If you’re not sure which one to pick, you can always donate instead to a fund that supports multiple organizations aligned around a similar mission. The Long-Term Future Fund, for example, supports numerous programs and research initiatives; you can also read this review to explore the AI-focused nonprofit landscape in greater detail.
Our Columns
Data for Change
The risks of AI and algorithmic bias are well known, but data science can also be – and often is – a force for good. From environmental research and police reform to public-health initiatives, data has informed and empowered people to demand better policy and to work towards greater equity for marginalized communities. Visit our Data for Change column to discover a wide range of articles that discuss data’s potential to improve people’s lives.
Model Interpretability
Machine learning algorithms affect us every day. We use these algorithms to make decisions, solve problems and make our lives easier. But the algorithms that drive applications don’t have fixed rules and regulations. Businesses, government agencies, and schools that rely on these algorithms don’t necessarily understand the details of how a model works or what the results really mean. We have a right to understand how a model arrives at its decisions and why people should (or shouldn’t) trust it. If we are going to use these algorithms to make legal, medical, and financial decisions for us, we need to make sure that we understand how a model was created and why it arrived at its results.
Fairness and Bias
Artificial intelligence and machine learning models are only as fair as the data they’re trained on. Algorithms don’t think for themselves and the predictions they make are based on the choices their creators have made. Without an awareness of these issues, bias is often built into models at every level. We need to learn how to avoid prejudice and build fairness into our models at every step.
Data Privacy
Data is being collected on all of us nearly all the time. It’s getting harder to maintain any semblance of privacy. We are continually providing information to companies to help them improve their business operations. Whether we’re offering our taste in music for better recommendations, our location for route advice, or information about our health and identity, we need to be aware of the choices we’re making and where our data is going. We need to ask how our data is protected and how we can maintain our privacy at every level.
AI Alignment and Safety
As we advance the capabilities of artificial intelligence, how do we program the subtleties and complexities of human decision making? Will the goals of AI be the same as our own? It’s unlikely that artificial intelligence will be aligned with human values by default.
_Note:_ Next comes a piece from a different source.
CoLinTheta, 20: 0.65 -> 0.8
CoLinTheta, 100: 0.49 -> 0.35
As nice as it would be to program a set of laws about not harming human beings, there are compelling reasons to believe that this won’t be possible, and that the alignment problem will in fact be very challenging to solve. AI is improving rapidly: the clock is ticking, and it is up to us to guide AI to make the right choices in every situation and to continue to do so as it becomes smarter. Discussing these issues now is critical for the future of AI.
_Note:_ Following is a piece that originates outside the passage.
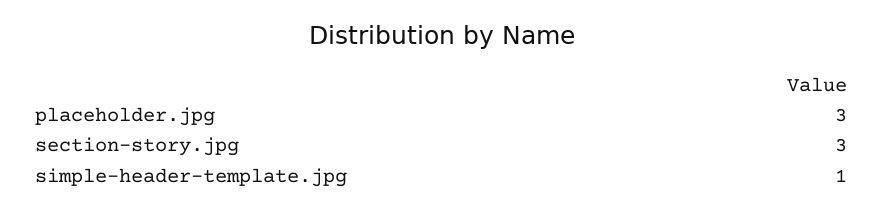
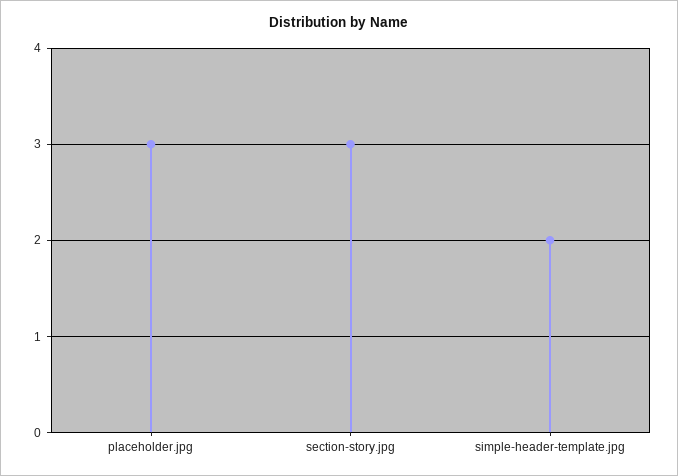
simple-header-template.jpg: 1 -> 2

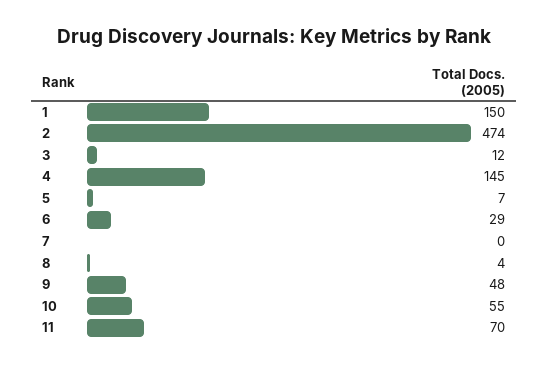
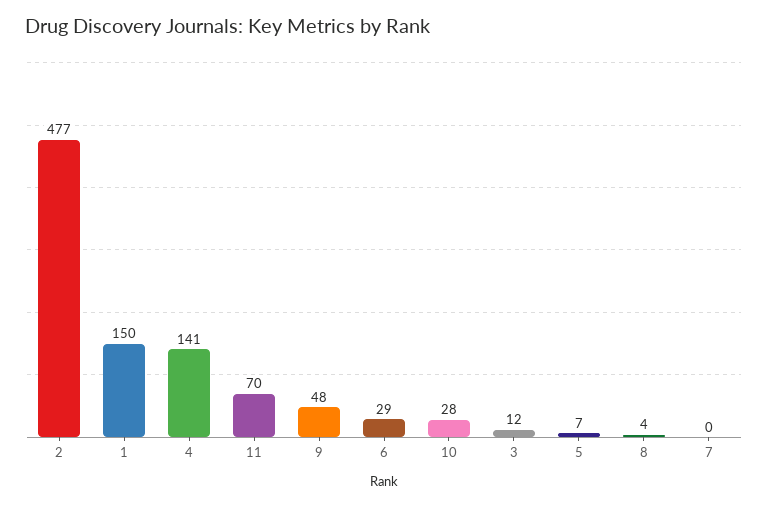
2: 474 -> 477
4: 145 -> 141
10: 55 -> 28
We created this Medium publication because we believe that data-related knowledge is vital to making the world a better place. Not only does it enable us to understand ourselves and the world around us, but it also helps us make better decisions. In almost every field, data science can help us get a more precise understanding of the matter at hand and, therefore, better inform decision-makers of the potential consequences of their actions.
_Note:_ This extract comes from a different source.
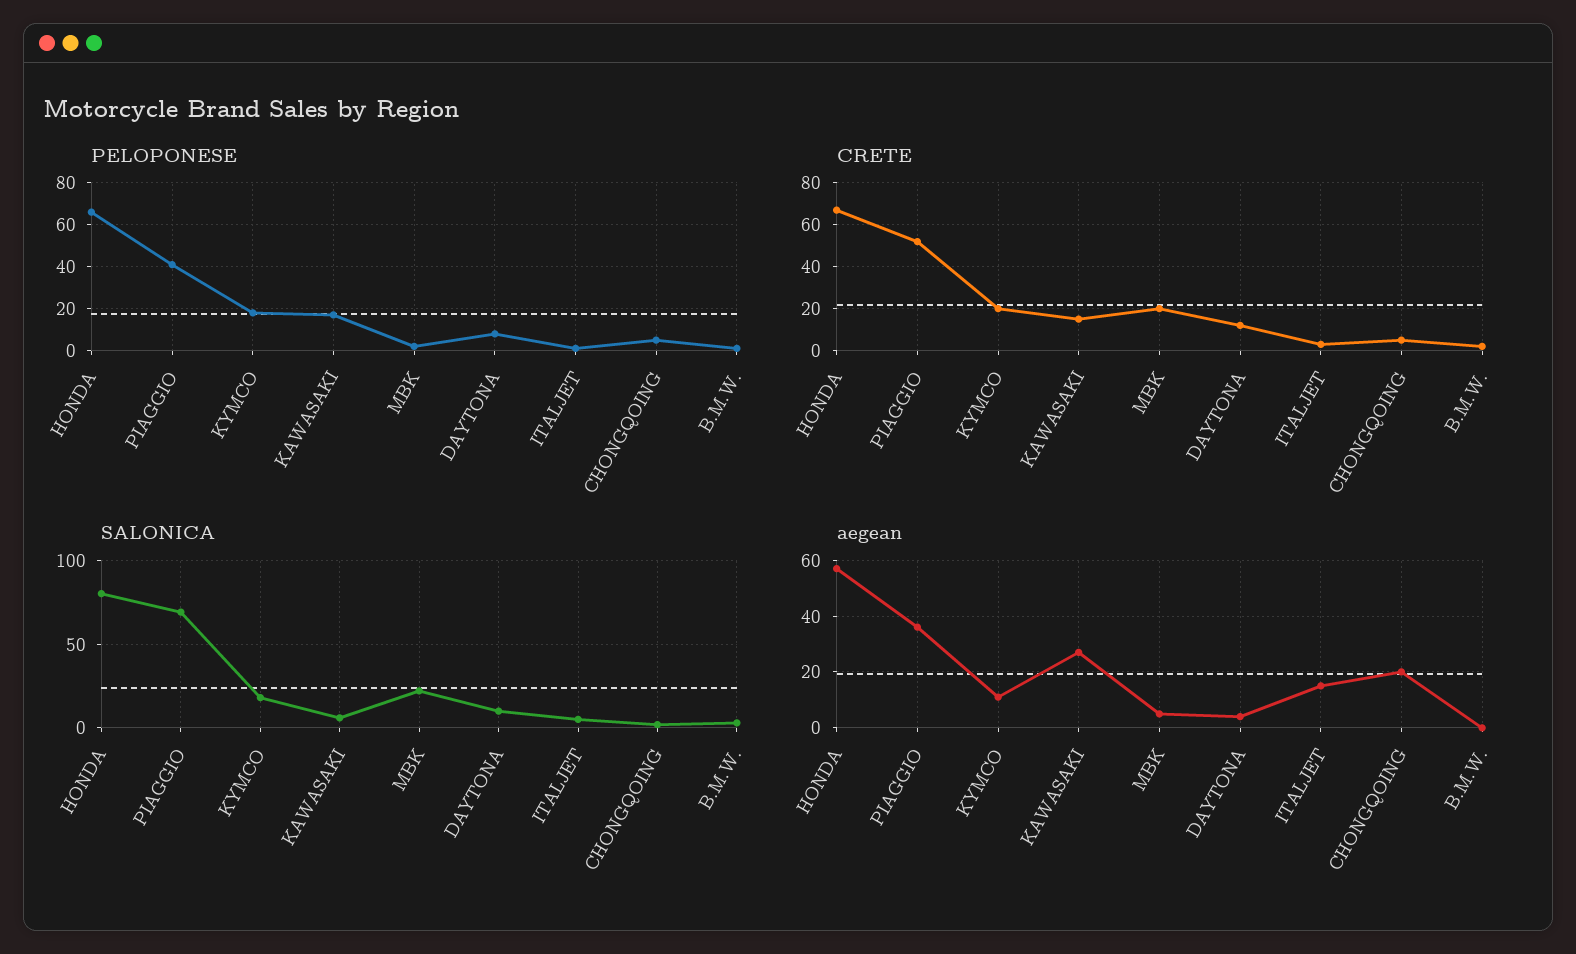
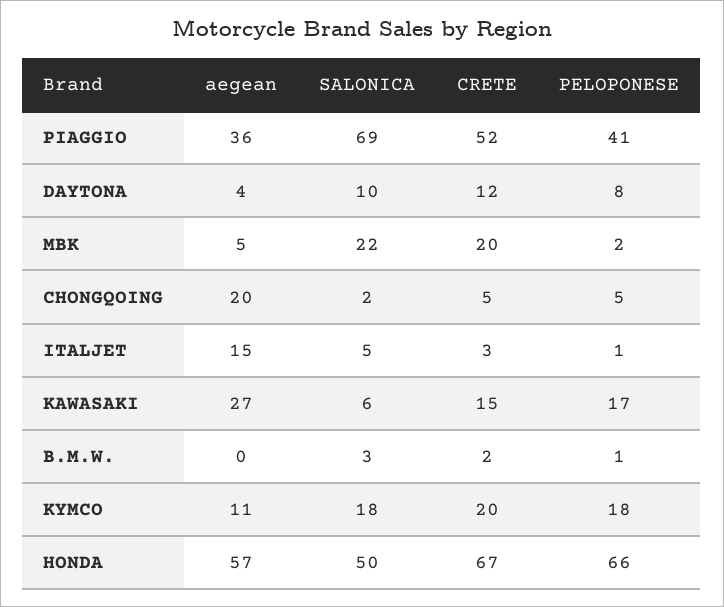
SALONICA, HONDA: 80 -> 50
We have realized over time that important problems are emerging from the progress in our field. Problems related to privacy, interpretability, and alignment, for example. That’s why we decided to reach out to our community and research what the potential issues facing our field are and how we can help resolve them.
By continuing this work, we hope to stay closer to these critical questions and challenges. This helps us to ensure that our community is on the path to making the world a better place.